### EXERCÍCIO PROPOSTO 1
Responda às perguntas sobre o texto acerca de Juan José Morosoli:
(a) Em que cidade Morosoli nasceu?
(b) Quantos relatos reúne a coletânea A longa viagem de prazer?
(c) Como Tertuliano conseguiu o velho caminhão?
### EXERCÍCIO PROPOSTO 2
Por favor, coloque num CSV de duas colunas, entrada e saida, os registros que vão da linha com "List objects with" até a linha com "road: (254, 434)", incluídas as duas. Cada linha do CSV deve trazer uma entrada e a respectiva saída, cada uma num único campo entre aspas, com as quebras de linha trocadas por espaços.

### TRECHO DO TEXTO
════════

Viveu
entre 1899 e 1957 e dois anos depois de sua morte, o livro que nem chegou a ver
publicado, Tierra y tiempo, recebeu o Prêmio Nacional de Literatura.
Juan
José Morosoli nasceu no interior do Uruguai, na cidade de Minas e lá, dono de
um armazém, passou a vida. No livro de matrículas da Escola onde foi
alfabetizado, consta que no segundo ano, abandonou os estudos para começar a
trabalhar. Com vinte e quatro anos, já instalado como comerciante, se inicia no
Jornalismo. Colabora em diferentes publicações, suas peças começam a ser
apresentadas e, cinco anos depois, seus poemas e pequeno contos, por sua vez,
começam a aparecer em livro. Neste ano de 1991, foi publicado em Porto Alegre
(Mercado Aberto, Metrópole, Instituto Estadual do Livro), A longa viagem de
prazer, uma coletânea de nove breves relatos que Sérgio Faraco selecionou e
traduziu para o português.
São
histórias sobre seres anônimos, humildes, cujo reduzido mundo se situa à margem
das transformações hodiernas e que se deixam viver imunes a quaisquer
conflitos. São poucos complicados e pensam, falam e atuam de
acordo com suas razões primitivas, com sua moral espontânea, mas não por isso menos digna, nem menos rígida, diz
deles o crítico Mario Benedetti. Vidas
que deslizam na paisagem interiorana sem deixar marcas e que Juan José Morosoli
imobiliza na palavra. No ensaio “Algunas ideas sobre la narración como arte y
sobre lo que ella puede tener como documento histórico” que Heber Raviolo cita no Prólogo da edição brasileira,
Juan José Morosoli fala da temática e da gênese de seus contos: E então continuo olhando, me detendo,
contando coisas que os tempos mudam, vidas que um dia vão embora pelo caminho
de todos, vidas que ficam em mim para me ajudar a sentir a própria vida como a
companhia de uma árvore ou de um
cavalo ou de uma nuvem.
Expressão
de uma simplicidade tão autêntica e comovente quanto os tipos que descreve,
quase sempre extremamente sós, mas receptivos ao gesto, à presença, à amizade.
Assim, no relato “Dois velhos”, um
aposentado sente pena da solidão do outro e o convida para morar na sua
casa. Assim, em “O viúvo”, a mulher aceita se casar com um homem que perdera a
mulher e tomar conta de seus filhos
pequenos porque, ficou, também, com pena. E, assim, Umpierrez que vivia sozinho
porque acreditava desse jeito ser feliz,
soube aceitar a companhia de um burro de
olhar agradecido e da mulher que se ofereceu para lhe preparar a comida.
São
tipos que pouco pedem e outros, que se contentam com muito pouco. No relato que
dá nome ao livro, Tertuliano ao ganhar, numa rifa, um velho caminhão, pretende
fazer uma longa viagem, de puro prazer, para conhecer o mundo e nada mais. Parte com
seu amigo Aniceto, em direção do leste para ver o sol nascer. Viajam devagar e,
no segundo dia, quando já estavam chegando, perto da fronteira com o Brasil,
são detidos pela polícia e devem explicar para onde vão e o que levam no
caminhão. A resposta de que nada levam e que apenas estão indo ver o sol
nascer, não satisfez e são levados para
a delegacia. Esperaram pelo delegado e só depois de serem interrogados, voltam
a estar em liberdade. Consideraram, então, que esperar mais um dia e uma noite,
num lugar onde tinham sido maltratados, penas para ver o sol nascer, não valia
a pena. E voltam. Já estavam em casa.

════════

### LINHAS DE DADOS
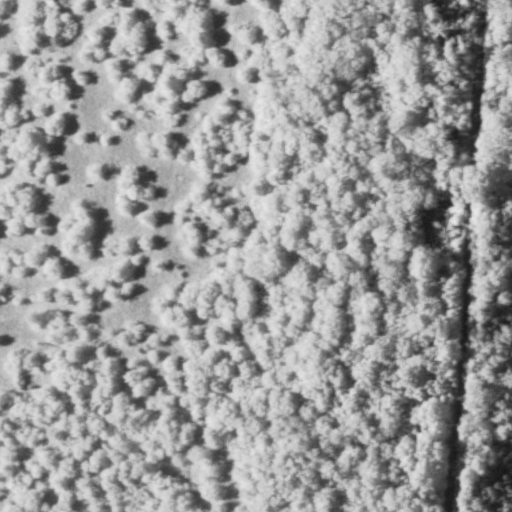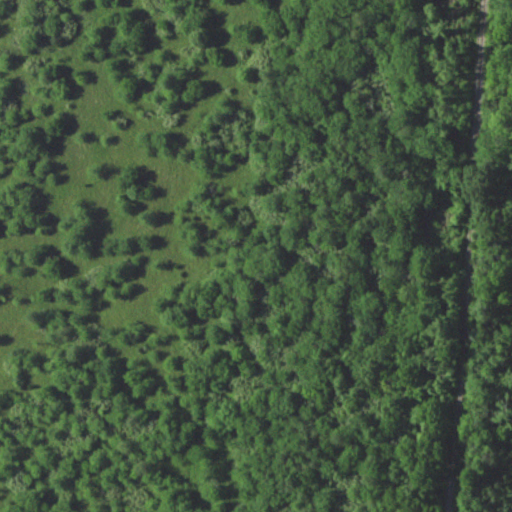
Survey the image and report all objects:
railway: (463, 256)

════════

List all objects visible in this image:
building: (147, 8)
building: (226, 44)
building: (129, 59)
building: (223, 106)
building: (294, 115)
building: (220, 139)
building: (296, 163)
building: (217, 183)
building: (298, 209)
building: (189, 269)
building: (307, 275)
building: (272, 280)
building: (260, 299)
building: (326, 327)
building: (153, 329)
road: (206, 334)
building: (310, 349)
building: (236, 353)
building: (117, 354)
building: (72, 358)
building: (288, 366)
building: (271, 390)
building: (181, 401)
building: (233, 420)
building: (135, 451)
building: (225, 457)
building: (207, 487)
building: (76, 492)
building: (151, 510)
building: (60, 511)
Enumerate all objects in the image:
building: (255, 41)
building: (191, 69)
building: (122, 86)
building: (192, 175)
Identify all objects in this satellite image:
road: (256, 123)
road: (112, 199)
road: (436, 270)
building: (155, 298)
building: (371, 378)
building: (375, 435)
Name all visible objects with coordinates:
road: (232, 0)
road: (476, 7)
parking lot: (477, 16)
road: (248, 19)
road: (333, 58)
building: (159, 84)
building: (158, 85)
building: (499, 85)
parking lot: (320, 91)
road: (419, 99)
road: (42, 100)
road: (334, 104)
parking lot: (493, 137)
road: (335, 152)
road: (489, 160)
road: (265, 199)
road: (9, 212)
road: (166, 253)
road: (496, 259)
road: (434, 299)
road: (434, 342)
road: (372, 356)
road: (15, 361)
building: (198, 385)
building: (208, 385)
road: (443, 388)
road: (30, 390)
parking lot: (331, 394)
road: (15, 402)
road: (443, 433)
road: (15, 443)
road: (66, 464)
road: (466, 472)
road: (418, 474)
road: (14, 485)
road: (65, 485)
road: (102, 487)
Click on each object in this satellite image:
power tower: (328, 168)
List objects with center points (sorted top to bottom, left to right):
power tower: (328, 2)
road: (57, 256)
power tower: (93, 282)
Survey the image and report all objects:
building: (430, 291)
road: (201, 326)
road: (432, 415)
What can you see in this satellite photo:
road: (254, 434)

════════

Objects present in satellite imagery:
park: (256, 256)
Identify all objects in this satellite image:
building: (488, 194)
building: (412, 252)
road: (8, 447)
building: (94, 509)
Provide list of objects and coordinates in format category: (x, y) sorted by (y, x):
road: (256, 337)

════════

### RESPOSTA ESPERADA 1
(a) Na cidade de Minas, no interior do Uruguai.
(b) Nove breves relatos.
(c) Ganhou o caminhão numa rifa.

### RESPOSTA ESPERADA 2
entrada,saida
"List objects with center points (sorted top to bottom, left to right):","power tower: (328, 2) road: (57, 256) power tower: (93, 282)"
"Survey the image and report all objects:","building: (430, 291) road: (201, 326) road: (432, 415)"
"What can you see in this satellite photo:","road: (254, 434)"